__AIM__
Transcribe as plain text every word shown in the listing below, in the order given, and omit the pictures from your answer.

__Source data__
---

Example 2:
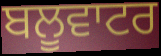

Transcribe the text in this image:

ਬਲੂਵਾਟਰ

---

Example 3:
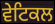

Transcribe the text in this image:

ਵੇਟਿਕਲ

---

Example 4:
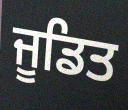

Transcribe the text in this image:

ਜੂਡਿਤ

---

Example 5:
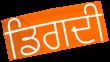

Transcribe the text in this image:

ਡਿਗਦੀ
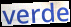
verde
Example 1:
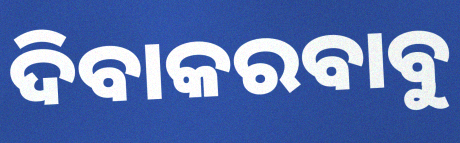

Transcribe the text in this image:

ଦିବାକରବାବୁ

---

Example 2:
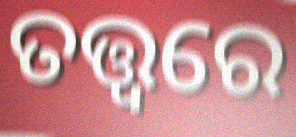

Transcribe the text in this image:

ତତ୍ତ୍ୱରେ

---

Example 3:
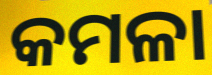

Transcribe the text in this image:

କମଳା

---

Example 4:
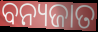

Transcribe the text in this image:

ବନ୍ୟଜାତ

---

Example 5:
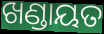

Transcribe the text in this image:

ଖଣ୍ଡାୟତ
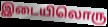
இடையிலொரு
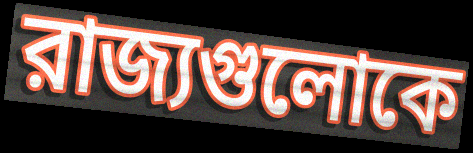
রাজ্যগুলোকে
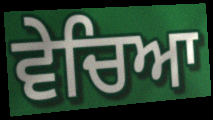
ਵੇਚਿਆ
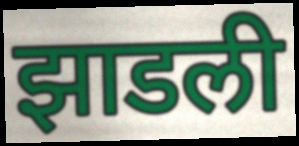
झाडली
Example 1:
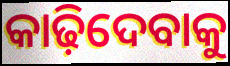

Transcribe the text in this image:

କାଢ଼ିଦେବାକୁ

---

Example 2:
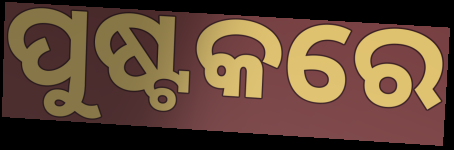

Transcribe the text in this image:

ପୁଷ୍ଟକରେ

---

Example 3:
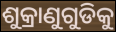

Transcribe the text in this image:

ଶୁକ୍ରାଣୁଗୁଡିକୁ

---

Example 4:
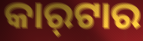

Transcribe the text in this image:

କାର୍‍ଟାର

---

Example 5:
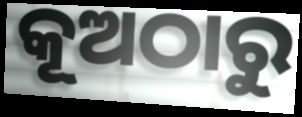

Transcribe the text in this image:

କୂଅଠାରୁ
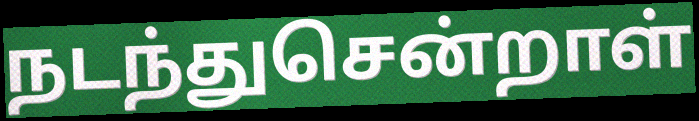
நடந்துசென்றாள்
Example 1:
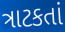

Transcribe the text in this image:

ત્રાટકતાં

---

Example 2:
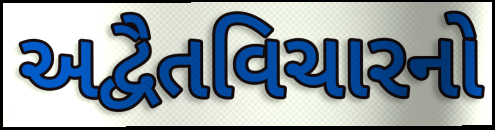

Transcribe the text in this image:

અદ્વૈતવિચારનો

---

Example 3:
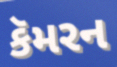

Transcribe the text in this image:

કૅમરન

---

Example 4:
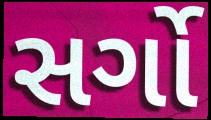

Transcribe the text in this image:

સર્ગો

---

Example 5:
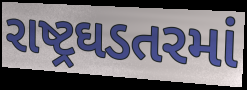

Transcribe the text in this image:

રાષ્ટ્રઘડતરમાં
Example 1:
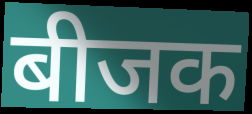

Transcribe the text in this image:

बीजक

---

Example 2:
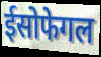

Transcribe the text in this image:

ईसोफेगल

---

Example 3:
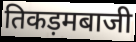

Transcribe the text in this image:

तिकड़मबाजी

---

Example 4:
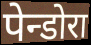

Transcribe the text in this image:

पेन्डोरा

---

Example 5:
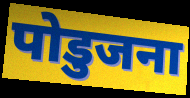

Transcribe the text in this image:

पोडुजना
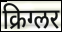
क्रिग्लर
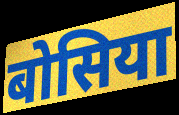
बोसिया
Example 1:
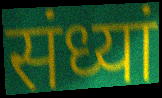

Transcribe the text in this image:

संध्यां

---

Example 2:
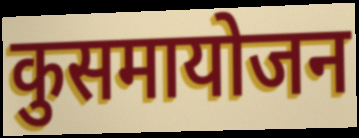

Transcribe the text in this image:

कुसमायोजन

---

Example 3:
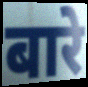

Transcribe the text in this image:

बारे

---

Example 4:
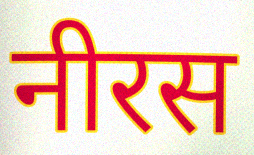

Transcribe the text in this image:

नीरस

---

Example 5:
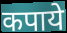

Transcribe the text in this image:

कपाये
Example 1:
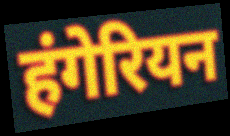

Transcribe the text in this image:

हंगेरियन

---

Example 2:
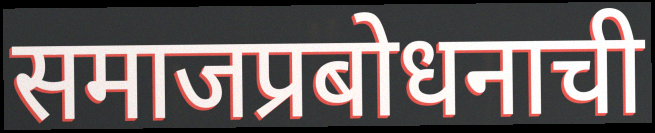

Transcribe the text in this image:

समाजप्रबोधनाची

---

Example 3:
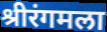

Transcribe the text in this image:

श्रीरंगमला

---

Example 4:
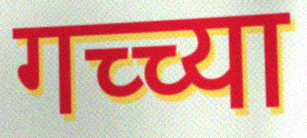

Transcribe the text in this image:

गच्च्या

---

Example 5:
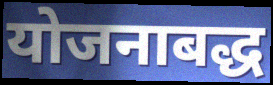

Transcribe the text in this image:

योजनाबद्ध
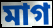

__TASK RESULT__
---

Example 2:

Transcribe the text in this image:

ਬਲੂਵਾਟਰ

---

Example 3:

Transcribe the text in this image:

ਵੇਟਿਕਲ

---

Example 4:

Transcribe the text in this image:

ਜੂਡਿਤ

---

Example 5:

Transcribe the text in this image:

ਡਿਗਦੀ
verde
Example 1:

Transcribe the text in this image:

ଦିବାକରବାବୁ

---

Example 2:

Transcribe the text in this image:

ତତ୍ତ୍ୱରେ

---

Example 3:

Transcribe the text in this image:

କମଳା

---

Example 4:

Transcribe the text in this image:

ବନ୍ୟଜାତ

---

Example 5:

Transcribe the text in this image:

ଖଣ୍ଡାୟତ
இடையிலொரு
রাজ্যগুলোকে
ਵੇਚਿਆ
झाडली
Example 1:

Transcribe the text in this image:

କାଢ଼ିଦେବାକୁ

---

Example 2:

Transcribe the text in this image:

ପୁଷ୍ଟକରେ

---

Example 3:

Transcribe the text in this image:

ଶୁକ୍ରାଣୁଗୁଡିକୁ

---

Example 4:

Transcribe the text in this image:

କାର୍‍ଟାର

---

Example 5:

Transcribe the text in this image:

କୂଅଠାରୁ
நடந்துசென்றாள்
Example 1:

Transcribe the text in this image:

ત્રાટકતાં

---

Example 2:

Transcribe the text in this image:

અદ્વૈતવિચારનો

---

Example 3:

Transcribe the text in this image:

કૅમરન

---

Example 4:

Transcribe the text in this image:

સર્ગો

---

Example 5:

Transcribe the text in this image:

રાષ્ટ્રઘડતરમાં
Example 1:

Transcribe the text in this image:

बीजक

---

Example 2:

Transcribe the text in this image:

ईसोफेगल

---

Example 3:

Transcribe the text in this image:

तिकड़मबाजी

---

Example 4:

Transcribe the text in this image:

पेन्डोरा

---

Example 5:

Transcribe the text in this image:

पोडुजना
क्रिग्लर
बोसिया
Example 1:

Transcribe the text in this image:

संध्यां

---

Example 2:

Transcribe the text in this image:

कुसमायोजन

---

Example 3:

Transcribe the text in this image:

बारे

---

Example 4:

Transcribe the text in this image:

नीरस

---

Example 5:

Transcribe the text in this image:

कपाये
Example 1:

Transcribe the text in this image:

हंगेरियन

---

Example 2:

Transcribe the text in this image:

समाजप्रबोधनाची

---

Example 3:

Transcribe the text in this image:

श्रीरंगमला

---

Example 4:

Transcribe the text in this image:

गच्च्या

---

Example 5:

Transcribe the text in this image:

योजनाबद्ध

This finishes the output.